Lounge, a team communication startup that was looking to reimagine the future of work with features designed for remote and distributed workforces, has now found an exit after Slack entered its same market last year with competitive voice and video tools. Launched by former Life360 employees last year, Lounge confirmed it’s been acquired for an undisclosed sum by Pulse — another company building technology aimed at improving remote worker productivity, but specifically through features that automate updates to users’ Slack status via a combination of AI and custom rules.
Pulse was founded by Raj Singh, who has already had multiple exits, including to companies like Salesforce. In particular, Pulse was attracted to Lounge’s ideas around team-building activities for remote workers.
That was only a subset of what Lounge had offered, however. Its service was a more expansive platform with features like message boards, audio chat, group audio and visual representations of typical corporate office spaces — like employee desks, conference rooms and even break rooms. On top of this, it had built features designed to help remote workers connect and get to know one another, like photo-sharing tools and support for company-wide events — like steps or meditation challenges, for example.
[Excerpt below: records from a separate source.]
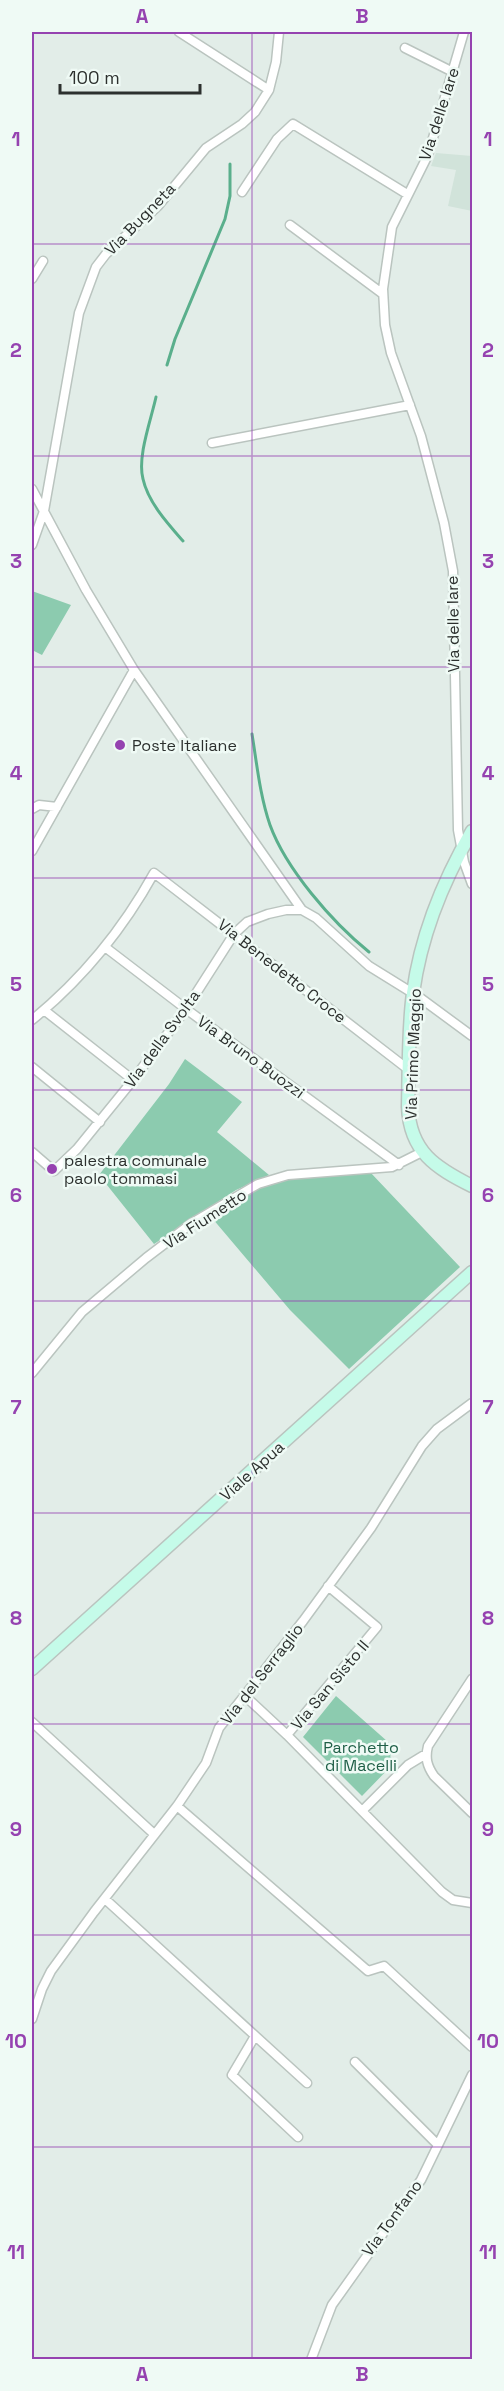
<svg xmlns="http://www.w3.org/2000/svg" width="504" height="2391" viewBox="0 0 504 2391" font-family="'Space Grotesk',sans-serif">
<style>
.built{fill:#d1e3da}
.green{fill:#8ccbaf}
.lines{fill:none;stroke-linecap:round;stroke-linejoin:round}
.stream{stroke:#5aaf8c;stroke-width:3}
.street-casing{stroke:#bac4bf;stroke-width:11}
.secondary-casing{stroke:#bac4bf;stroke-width:15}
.street{stroke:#fff;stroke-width:8}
.secondary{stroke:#c5fbe9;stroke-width:12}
.grid{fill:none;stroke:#9542b0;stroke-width:1.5;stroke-opacity:0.55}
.poi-dot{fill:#9542b0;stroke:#effaf5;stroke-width:2}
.labels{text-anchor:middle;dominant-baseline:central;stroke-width:5;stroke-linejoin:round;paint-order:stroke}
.street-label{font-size:16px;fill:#2c302e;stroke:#effaf5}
.poi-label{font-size:16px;fill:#2c302e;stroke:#effaf5;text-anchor:start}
.park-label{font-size:16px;fill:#1f5f47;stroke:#effaf5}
.neatline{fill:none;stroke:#9542b0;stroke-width:2}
.grid-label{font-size:20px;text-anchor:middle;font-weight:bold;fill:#9542b0}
</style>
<rect width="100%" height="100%" fill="#e2ede8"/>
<path class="built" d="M436,153L472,156V211L448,206L456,170L431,166Z"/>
<path class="green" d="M32,591L71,605L42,655L32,650Z
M185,1059L242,1102L217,1132L269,1175L236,1190L154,1244L99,1175L169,1084Z
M370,1172L460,1267L349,1369L290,1310L212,1218C230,1206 248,1192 268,1184C299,1172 337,1175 370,1172Z
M336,1696L396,1749L390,1756L395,1762L362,1796L303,1737Z"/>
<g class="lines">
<path class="stream" d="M167,365L175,339L225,219L230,196V164
M156,397C151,420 137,457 143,479C148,502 168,524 183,541
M252,734C257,765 260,796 270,825C286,869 332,922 369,952"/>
<defs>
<path id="street" d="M179,32L269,90
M464,32L428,155L392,227L383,289L385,325L391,353L421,436L444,523L453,571L458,830L464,862L472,884
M405,48L453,72
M242,192L277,139L293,124L407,194
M290,225L383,294
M32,279L43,261
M212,443L410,405
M32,489L86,590L134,670L302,910
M32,545L44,511L79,313L96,267L106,254L158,206L206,148L242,124L255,112L269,90L276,62L279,32
M32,809L39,805L57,807
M32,851L134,670
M105,947L186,1009L399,1165
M44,1010L133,1080
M32,1020C81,980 123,929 154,873L409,1070
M32,1067L100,1122
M32,1152L54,1171L77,1149L133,1080L186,1009L234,934L247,922L268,914L286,910H302L316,918L369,966L419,997L472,1036
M32,1373L82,1312L146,1258L192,1223L258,1184L288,1175L392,1167L422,1152
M472,1679L428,1746C425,1758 427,1766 434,1776L472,1813
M244,1695L287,1735L442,1892L453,1900L472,1903
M32,1722L154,1834
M287,1735L377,1627L328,1586
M177,1806L368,1971L384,1966L472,2047
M362,1811L408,1765L426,1754
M105,1899L307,2083
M32,2019L42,1989L51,1971L94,1912L177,1806L206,1763L219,1728L303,1621L371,1528L422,1446L437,1429L472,1403
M255,2036L232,2075L298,2137
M355,2062L438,2145
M311,2360L332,2305L421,2180L472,2075"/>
<path id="secondary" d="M472,831C443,881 421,934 413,993C408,1030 409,1069 408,1107C410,1152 436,1168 472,1186
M32,1669L472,1272"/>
</defs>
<use href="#street" class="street-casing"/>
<use href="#secondary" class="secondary-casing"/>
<use href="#street" class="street"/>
<use href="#secondary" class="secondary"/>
</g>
<path class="grid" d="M252,32V2360M32,244H472M32,456H472M32,667H472M32,878H472M32,1090H472M32,1301H472M32,1513H472M32,1724H472M32,1935H472M32,2147H472"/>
<g class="poi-dot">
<circle cx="120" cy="745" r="6"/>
<circle cx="52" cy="1169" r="6"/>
</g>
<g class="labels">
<g class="street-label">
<text transform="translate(439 114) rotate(-72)">Via delle Iare</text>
<text transform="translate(140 219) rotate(-46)">Via Bugneta</text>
<text transform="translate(453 624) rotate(-91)">Via delle Iare</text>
<text transform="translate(282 971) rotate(38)">Via Benedetto Croce</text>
<text transform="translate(162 1039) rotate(-54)">Via della Svolta</text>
<text transform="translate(413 1054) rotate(-88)">Via Primo Maggio</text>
<text transform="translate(251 1057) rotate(36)">Via Bruno Buozzi</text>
<text transform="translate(205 1219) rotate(-33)">Via Fiumetto</text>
<text transform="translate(252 1471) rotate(-42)">Viale Apua</text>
<text transform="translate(262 1674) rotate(-52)">Via del Serraglio</text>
<text transform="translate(330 1685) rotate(-50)">Via San Sisto II</text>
<text transform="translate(392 2218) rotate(-54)">Via Tonfano</text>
</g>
<g class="poi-label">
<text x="132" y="745">Poste Italiane</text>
<text x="64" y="1160">palestra comunale<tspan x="64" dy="18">paolo tommasi</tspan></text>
</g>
<g class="park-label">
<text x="361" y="1747">Parchetto<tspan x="361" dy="18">di Macelli</tspan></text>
</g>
</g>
<rect width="504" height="2391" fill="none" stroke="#effaf5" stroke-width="66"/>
<path d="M60 84v9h140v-9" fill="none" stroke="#2c302e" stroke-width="3"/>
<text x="69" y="84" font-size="18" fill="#2c302e" stroke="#effaf5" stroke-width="4.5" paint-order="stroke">100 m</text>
<rect x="33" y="33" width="438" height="2325" class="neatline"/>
<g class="grid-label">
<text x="142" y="23">A</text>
<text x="362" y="23">B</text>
<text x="16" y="146">1</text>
<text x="488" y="146">1</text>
<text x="16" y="357">2</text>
<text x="488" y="357">2</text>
<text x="16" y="568">3</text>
<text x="488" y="568">3</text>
<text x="16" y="780">4</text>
<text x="488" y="780">4</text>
<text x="16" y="991">5</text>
<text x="488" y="991">5</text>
<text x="16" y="1202">6</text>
<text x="488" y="1202">6</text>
<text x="16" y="1414">7</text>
<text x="488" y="1414">7</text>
<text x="16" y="1625">8</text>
<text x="488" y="1625">8</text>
<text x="16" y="1836">9</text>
<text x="488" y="1836">9</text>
<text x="16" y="2048">10</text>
<text x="488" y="2048">10</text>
<text x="16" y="2259">11</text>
<text x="488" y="2259">11</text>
<text x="142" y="2381">A</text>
<text x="362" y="2381">B</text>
</g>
</svg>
According to Lounge CEO Alex Kwon, despite his startup’s unique features, it struggled against the lock-in and network effect of mainstream remote work platforms, like Slack and Microsoft Teams. But the final bullet was Slack’s introduction of Huddle, its own lightweight audio networking feature that effectively took aim at one of Lounge’s biggest selling points — drop-in voice chats.
Initially, Lounge decided to pivot to focus more on asynchronous team-building activities with deeper Slack integration.
Kwon says Singh later reached out to him and explained how Pulse aimed to become a platform for displaying the status of each team member right inside Slack, where they’re already working — as opposed to having employees use a whole new platform like Lounge. Pulse was also looking to expand its solution to other workplace apps, like Microsoft Teams, Google Workspace and even Discord. Both parties agreed that establishing team-building activities as a social layer for this existing offering could make sense. It also served Lounge’s original vision to make remote teams feel closer.
“Raj is an experienced entrepreneur in the B2B space with a previous exit to Salesforce, so the acquisition conversation became a natural next step for us,” notes Kwon.
Pulse aims to use Lounge’s asynchronous team-building activities like its Steps challenge and Team photos feature as the social roadmap for Pulse’s ambient status updater right inside Slack, Kwon says. You could imagine, then, how companywide team-building challenges could be turned into Slack status updates the same way Pulse today updates your status based on the apps you use — like Zoom, Google Meet, Skype, Slack Huddles, etc. — and your calendar, working hours and more.
As a result of the acquisition, Kwon is the only Lounge member joining Pulse, and only as a part-time product adviser — a signal the acquisition was more about the tech than talent.
Deal terms weren’t revealed but we understand it to be more stock than cash, implying a smaller exit.
Lounge had raised $1.2 million in funding from investors including Unusual Ventures, Hustle Fund, Translink, Unpopular Ventures and other angels.